**Exercise requirements**.
Below are records; reproduce exactly the lines from the first through the one containing "left wrist: (716, 618)".

==================================================

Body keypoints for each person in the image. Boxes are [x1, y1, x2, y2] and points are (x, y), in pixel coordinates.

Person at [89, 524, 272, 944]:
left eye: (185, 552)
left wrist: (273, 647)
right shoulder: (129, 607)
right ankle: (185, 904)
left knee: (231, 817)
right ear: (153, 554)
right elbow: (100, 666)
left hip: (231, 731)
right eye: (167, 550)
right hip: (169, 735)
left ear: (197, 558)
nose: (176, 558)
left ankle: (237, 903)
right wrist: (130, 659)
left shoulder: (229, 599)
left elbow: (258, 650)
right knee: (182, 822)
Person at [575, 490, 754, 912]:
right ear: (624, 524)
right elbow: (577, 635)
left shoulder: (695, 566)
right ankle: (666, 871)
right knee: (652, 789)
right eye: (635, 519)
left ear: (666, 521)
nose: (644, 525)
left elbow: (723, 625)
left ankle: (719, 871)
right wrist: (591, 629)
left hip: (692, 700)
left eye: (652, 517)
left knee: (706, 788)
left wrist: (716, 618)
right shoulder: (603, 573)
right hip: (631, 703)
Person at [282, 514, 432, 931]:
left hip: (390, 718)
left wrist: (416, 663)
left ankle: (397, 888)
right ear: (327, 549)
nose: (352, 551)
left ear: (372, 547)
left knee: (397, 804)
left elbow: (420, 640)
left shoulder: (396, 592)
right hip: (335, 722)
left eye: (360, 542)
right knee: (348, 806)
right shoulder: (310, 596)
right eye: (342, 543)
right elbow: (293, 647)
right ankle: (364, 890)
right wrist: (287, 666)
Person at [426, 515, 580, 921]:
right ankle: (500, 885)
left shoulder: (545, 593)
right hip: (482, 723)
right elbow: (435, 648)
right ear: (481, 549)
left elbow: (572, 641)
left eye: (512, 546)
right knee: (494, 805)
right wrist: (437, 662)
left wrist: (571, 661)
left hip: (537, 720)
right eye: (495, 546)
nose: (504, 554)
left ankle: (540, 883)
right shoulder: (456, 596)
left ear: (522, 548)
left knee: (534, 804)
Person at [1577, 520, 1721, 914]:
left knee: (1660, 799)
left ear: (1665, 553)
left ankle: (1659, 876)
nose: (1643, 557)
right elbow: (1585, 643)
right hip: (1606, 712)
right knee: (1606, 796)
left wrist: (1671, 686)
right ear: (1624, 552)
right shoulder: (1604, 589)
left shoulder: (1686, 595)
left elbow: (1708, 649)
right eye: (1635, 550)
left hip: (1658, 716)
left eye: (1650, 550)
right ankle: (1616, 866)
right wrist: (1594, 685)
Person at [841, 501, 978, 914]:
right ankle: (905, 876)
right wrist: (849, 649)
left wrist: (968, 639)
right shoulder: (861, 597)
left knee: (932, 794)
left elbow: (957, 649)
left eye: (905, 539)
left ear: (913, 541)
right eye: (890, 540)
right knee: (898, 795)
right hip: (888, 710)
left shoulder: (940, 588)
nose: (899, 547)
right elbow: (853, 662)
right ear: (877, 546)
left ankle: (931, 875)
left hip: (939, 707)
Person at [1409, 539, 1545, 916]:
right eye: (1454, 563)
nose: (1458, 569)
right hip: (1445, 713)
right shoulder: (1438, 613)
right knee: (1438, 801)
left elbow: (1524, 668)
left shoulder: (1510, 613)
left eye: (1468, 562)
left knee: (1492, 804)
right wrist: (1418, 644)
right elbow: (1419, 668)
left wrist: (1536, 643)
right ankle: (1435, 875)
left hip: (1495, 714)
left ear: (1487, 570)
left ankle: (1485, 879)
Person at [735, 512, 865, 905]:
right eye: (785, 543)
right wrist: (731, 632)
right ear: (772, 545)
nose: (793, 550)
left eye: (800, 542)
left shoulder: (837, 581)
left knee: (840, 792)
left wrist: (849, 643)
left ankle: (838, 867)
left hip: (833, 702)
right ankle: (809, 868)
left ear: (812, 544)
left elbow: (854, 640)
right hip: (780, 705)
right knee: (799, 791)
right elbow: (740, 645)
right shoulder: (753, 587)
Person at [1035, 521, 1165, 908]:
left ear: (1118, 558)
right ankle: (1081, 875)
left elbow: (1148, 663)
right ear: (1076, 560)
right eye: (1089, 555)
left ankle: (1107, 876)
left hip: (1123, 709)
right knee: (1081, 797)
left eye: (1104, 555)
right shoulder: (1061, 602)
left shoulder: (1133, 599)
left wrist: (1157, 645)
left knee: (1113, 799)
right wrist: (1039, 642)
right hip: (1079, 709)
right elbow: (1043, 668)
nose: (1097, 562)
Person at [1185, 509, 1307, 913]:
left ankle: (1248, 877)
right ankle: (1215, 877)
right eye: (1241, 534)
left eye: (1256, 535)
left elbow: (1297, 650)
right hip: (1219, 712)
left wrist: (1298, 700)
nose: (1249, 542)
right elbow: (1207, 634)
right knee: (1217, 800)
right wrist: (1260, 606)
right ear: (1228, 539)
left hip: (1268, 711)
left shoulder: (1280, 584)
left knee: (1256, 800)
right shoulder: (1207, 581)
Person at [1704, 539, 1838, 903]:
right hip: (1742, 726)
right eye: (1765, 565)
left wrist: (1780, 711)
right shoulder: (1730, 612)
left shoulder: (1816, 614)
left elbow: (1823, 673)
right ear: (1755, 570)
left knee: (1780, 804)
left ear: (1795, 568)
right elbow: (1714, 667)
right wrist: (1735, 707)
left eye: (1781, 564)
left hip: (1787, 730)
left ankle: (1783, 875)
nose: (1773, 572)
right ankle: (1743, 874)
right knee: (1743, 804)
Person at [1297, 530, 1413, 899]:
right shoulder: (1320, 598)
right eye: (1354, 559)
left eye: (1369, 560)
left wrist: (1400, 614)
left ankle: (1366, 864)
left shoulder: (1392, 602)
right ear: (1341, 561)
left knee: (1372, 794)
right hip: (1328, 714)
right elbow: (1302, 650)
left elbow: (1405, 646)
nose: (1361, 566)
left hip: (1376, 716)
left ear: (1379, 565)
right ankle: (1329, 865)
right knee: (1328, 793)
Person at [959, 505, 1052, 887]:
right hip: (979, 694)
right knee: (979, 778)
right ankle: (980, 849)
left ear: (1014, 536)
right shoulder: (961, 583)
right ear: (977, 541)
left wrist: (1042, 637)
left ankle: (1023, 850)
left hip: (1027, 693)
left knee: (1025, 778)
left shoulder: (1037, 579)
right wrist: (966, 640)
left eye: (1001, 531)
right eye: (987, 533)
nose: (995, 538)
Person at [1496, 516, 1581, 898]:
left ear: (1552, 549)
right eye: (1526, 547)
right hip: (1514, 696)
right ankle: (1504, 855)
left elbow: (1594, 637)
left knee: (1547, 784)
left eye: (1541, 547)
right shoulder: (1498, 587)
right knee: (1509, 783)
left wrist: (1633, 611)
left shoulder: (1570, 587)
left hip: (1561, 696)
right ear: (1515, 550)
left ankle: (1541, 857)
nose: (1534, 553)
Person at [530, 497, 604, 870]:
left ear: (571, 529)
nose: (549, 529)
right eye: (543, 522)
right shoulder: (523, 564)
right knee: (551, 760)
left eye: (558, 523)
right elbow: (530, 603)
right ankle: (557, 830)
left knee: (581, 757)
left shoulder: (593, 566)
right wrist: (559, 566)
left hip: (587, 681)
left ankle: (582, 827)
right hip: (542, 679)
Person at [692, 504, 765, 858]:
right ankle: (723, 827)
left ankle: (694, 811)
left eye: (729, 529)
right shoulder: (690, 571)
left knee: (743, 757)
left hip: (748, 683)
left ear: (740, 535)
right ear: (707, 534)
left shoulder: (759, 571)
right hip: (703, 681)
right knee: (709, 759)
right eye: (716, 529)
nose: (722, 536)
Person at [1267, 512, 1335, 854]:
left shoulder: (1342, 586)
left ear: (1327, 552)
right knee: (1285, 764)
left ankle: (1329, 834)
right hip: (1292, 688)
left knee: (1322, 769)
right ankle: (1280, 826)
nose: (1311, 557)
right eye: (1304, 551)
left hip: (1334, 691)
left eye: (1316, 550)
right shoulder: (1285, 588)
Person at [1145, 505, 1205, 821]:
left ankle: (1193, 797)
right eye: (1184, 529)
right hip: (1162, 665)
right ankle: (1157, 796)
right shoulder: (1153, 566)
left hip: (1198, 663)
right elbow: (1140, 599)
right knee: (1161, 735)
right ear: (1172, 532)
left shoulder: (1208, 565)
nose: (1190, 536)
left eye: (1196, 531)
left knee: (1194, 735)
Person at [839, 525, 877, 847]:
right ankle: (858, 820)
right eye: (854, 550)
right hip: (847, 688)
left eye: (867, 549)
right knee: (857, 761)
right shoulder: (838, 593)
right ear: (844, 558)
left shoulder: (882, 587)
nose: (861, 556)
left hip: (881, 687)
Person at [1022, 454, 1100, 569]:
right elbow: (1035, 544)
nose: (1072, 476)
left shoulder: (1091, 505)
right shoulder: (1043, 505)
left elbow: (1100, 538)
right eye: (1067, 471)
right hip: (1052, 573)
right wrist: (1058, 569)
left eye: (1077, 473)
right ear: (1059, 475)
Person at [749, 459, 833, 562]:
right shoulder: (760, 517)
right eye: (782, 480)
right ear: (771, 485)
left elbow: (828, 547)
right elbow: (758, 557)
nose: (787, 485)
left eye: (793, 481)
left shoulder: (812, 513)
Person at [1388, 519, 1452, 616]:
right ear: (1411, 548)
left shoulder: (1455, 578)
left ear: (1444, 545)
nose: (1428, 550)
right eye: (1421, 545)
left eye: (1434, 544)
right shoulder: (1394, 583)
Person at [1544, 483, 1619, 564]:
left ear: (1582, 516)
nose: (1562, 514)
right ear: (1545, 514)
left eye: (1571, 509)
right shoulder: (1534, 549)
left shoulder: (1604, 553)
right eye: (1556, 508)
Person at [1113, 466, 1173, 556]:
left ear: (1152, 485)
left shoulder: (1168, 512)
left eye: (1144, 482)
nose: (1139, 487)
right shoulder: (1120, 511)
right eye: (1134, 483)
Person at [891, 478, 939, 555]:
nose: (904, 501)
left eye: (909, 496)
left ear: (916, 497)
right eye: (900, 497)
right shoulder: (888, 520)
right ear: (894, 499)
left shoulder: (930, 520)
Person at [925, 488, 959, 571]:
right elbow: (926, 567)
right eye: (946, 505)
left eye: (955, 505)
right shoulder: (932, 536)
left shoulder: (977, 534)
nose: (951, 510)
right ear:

==================================================

**Answer area**.
Body keypoints for each person in the image. Boxes are [x1, y1, x2, y2] and points are (x, y), in pixel coordinates.

Person at [89, 524, 272, 944]:
left eye: (185, 552)
left wrist: (273, 647)
right shoulder: (129, 607)
right ankle: (185, 904)
left knee: (231, 817)
right ear: (153, 554)
right elbow: (100, 666)
left hip: (231, 731)
right eye: (167, 550)
right hip: (169, 735)
left ear: (197, 558)
nose: (176, 558)
left ankle: (237, 903)
right wrist: (130, 659)
left shoulder: (229, 599)
left elbow: (258, 650)
right knee: (182, 822)
Person at [575, 490, 754, 912]:
right ear: (624, 524)
right elbow: (577, 635)
left shoulder: (695, 566)
right ankle: (666, 871)
right knee: (652, 789)
right eye: (635, 519)
left ear: (666, 521)
nose: (644, 525)
left elbow: (723, 625)
left ankle: (719, 871)
right wrist: (591, 629)
left hip: (692, 700)
left eye: (652, 517)
left knee: (706, 788)
left wrist: (716, 618)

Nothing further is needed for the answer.